» **Problem**
Every line from the one bearing "##### OR演算 論理和" through the last line of the entries should be printed exactly, with no other output.

(Pictures paired with source code)
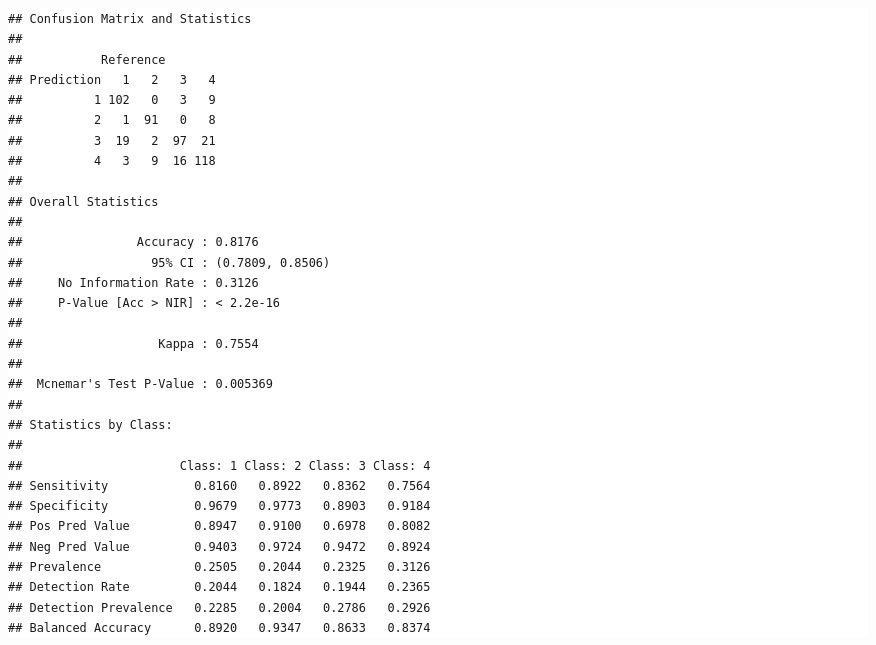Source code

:     ## Confusion Matrix and Statistics
    ## 
    ##           Reference
    ## Prediction   1   2   3   4
    ##          1 102   0   3   9
    ##          2   1  91   0   8
    ##          3  19   2  97  21
    ##          4   3   9  16 118
    ## 
    ## Overall Statistics
    ##                                           
    ##                Accuracy : 0.8176          
    ##                  95% CI : (0.7809, 0.8506)
    ##     No Information Rate : 0.3126          
    ##     P-Value [Acc > NIR] : < 2.2e-16       
    ##                                           
    ##                   Kappa : 0.7554          
    ##                                           
    ##  Mcnemar's Test P-Value : 0.005369        
    ## 
    ## Statistics by Class:
    ## 
    ##                      Class: 1 Class: 2 Class: 3 Class: 4
    ## Sensitivity            0.8160   0.8922   0.8362   0.7564
    ## Specificity            0.9679   0.9773   0.8903   0.9184
    ## Pos Pred Value         0.8947   0.9100   0.6978   0.8082
    ## Neg Pred Value         0.9403   0.9724   0.9472   0.8924
    ## Prevalence             0.2505   0.2044   0.2325   0.3126
    ## Detection Rate         0.2044   0.1824   0.1944   0.2365
    ## Detection Prevalence   0.2285   0.2004   0.2786   0.2926
    ## Balanced Accuracy      0.8920   0.9347   0.8633   0.8374
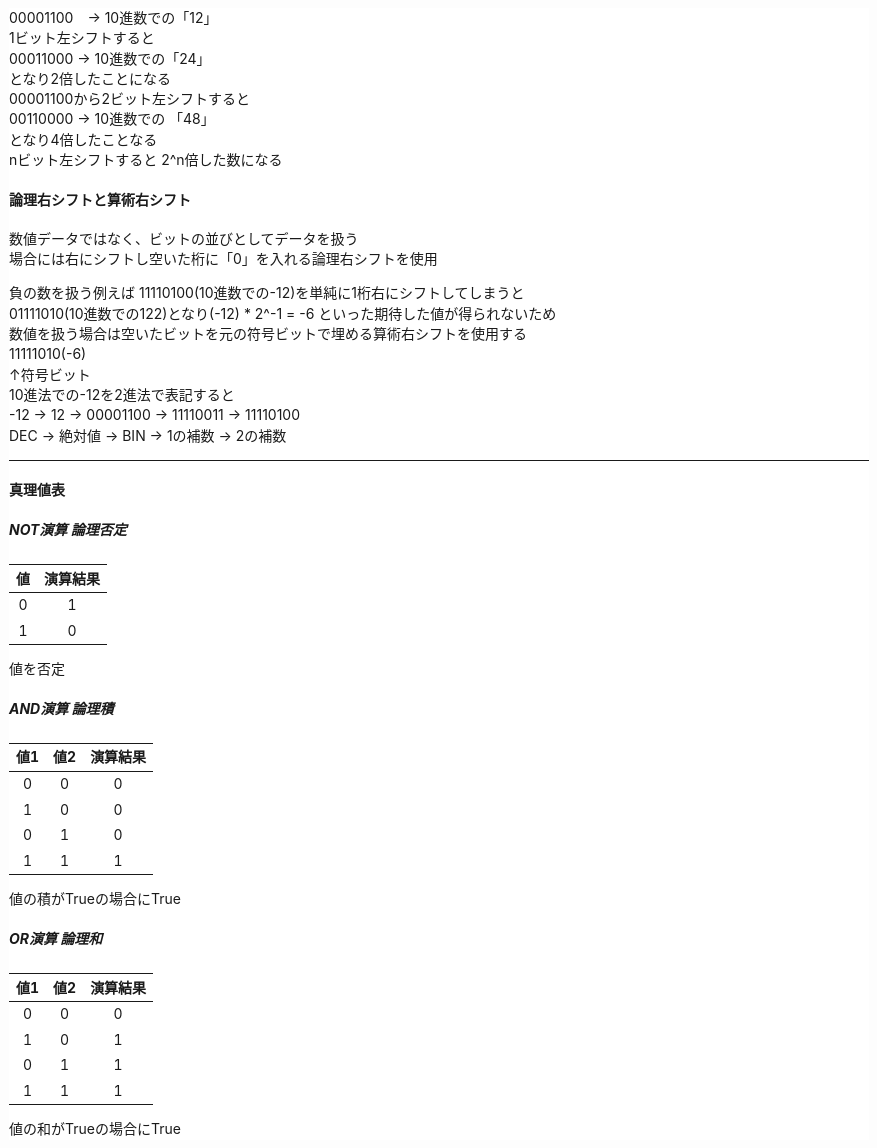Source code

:00001100　-> 10進数での「12」  
1ビット左シフトすると  
00011000  -> 10進数での「24」  
となり2倍したことになる  
00001100から2ビット左シフトすると  
00110000  -> 10進数での 「48」  
となり4倍したことなる  
nビット左シフトすると 2^n倍した数になる

#### 論理右シフトと算術右シフト
数値データではなく、ビットの並びとしてデータを扱う  
場合には右にシフトし空いた桁に「0」を入れる論理右シフトを使用

負の数を扱う例えば
11110100(10進数での-12)を単純に1桁右にシフトしてしまうと  
01111010(10進数での122)となり(-12) * 2^-1 = -6 といった期待した値が得られないため  
数値を扱う場合は空いたビットを元の符号ビットで埋める算術右シフトを使用する  
11111010(-6)  
↑符号ビット  
10進法での-12を2進法で表記すると  
-12 -> 12 -> 00001100 -> 11110011 -> 11110100  
DEC -> 絶対値 -> BIN -> 1の補数 -> 2の補数  

--- 
#### 真理値表
##### NOT演算 論理否定
| 値	 | 演算結果 |
| :----: | :------: |
| 0 	 | 1	    |
| 1		 | 0	    |  
値を否定

##### AND演算 論理積
| 値1	| 値2	 | 演算結果 | 
| :---: | :----: | :------: | 
| 0 	| 0 	 | 0	    | 
| 1		| 0		 | 0	    | 
| 0 	| 1 	 | 0	    | 
| 1		| 1		 | 1	    |   
値の積がTrueの場合にTrue

##### OR演算 論理和
| 値1	| 値2	 | 演算結果 | 
| :---: | :----: | :------: | 
| 0 	| 0 	 | 0	    | 
| 1		| 0		 | 1	    | 
| 0 	| 1 	 | 1	    | 
| 1		| 1		 | 1	    |   
値の和がTrueの場合にTrue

» **Answer for the task**
##### OR演算 論理和
| 値1	| 値2	 | 演算結果 | 
| :---: | :----: | :------: | 
| 0 	| 0 	 | 0	    | 
| 1		| 0		 | 1	    | 
| 0 	| 1 	 | 1	    | 
| 1		| 1		 | 1	    |   
値の和がTrueの場合にTrue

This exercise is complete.